■ INPUT RECORDS
==*==

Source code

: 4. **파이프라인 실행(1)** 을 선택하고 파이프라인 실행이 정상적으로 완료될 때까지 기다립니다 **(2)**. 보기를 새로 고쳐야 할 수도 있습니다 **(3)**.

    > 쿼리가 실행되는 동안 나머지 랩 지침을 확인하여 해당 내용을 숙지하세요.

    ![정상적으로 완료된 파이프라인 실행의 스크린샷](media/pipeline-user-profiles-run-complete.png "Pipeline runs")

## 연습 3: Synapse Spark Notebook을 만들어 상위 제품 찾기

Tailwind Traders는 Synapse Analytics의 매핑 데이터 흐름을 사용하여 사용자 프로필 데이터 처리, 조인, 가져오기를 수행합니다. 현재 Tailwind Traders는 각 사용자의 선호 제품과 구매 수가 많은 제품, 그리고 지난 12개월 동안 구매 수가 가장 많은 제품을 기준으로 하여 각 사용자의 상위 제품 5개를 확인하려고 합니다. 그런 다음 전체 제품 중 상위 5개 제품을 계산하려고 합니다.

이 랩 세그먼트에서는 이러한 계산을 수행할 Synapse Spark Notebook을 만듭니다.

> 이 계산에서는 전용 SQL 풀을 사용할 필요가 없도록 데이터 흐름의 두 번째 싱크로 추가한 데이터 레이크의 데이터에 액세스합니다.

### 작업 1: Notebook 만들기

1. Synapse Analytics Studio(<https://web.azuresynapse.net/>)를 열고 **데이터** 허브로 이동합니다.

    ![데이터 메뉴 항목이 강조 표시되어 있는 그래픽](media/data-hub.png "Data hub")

==*==

Repeat all entries. Match them exactly.

■ FINISHED TASK
Source code

: 4. **파이프라인 실행(1)** 을 선택하고 파이프라인 실행이 정상적으로 완료될 때까지 기다립니다 **(2)**. 보기를 새로 고쳐야 할 수도 있습니다 **(3)**.

    > 쿼리가 실행되는 동안 나머지 랩 지침을 확인하여 해당 내용을 숙지하세요.

    ![정상적으로 완료된 파이프라인 실행의 스크린샷](media/pipeline-user-profiles-run-complete.png "Pipeline runs")

## 연습 3: Synapse Spark Notebook을 만들어 상위 제품 찾기

Tailwind Traders는 Synapse Analytics의 매핑 데이터 흐름을 사용하여 사용자 프로필 데이터 처리, 조인, 가져오기를 수행합니다. 현재 Tailwind Traders는 각 사용자의 선호 제품과 구매 수가 많은 제품, 그리고 지난 12개월 동안 구매 수가 가장 많은 제품을 기준으로 하여 각 사용자의 상위 제품 5개를 확인하려고 합니다. 그런 다음 전체 제품 중 상위 5개 제품을 계산하려고 합니다.

이 랩 세그먼트에서는 이러한 계산을 수행할 Synapse Spark Notebook을 만듭니다.

> 이 계산에서는 전용 SQL 풀을 사용할 필요가 없도록 데이터 흐름의 두 번째 싱크로 추가한 데이터 레이크의 데이터에 액세스합니다.

### 작업 1: Notebook 만들기

1. Synapse Analytics Studio(<https://web.azuresynapse.net/>)를 열고 **데이터** 허브로 이동합니다.

    ![데이터 메뉴 항목이 강조 표시되어 있는 그래픽](media/data-hub.png "Data hub")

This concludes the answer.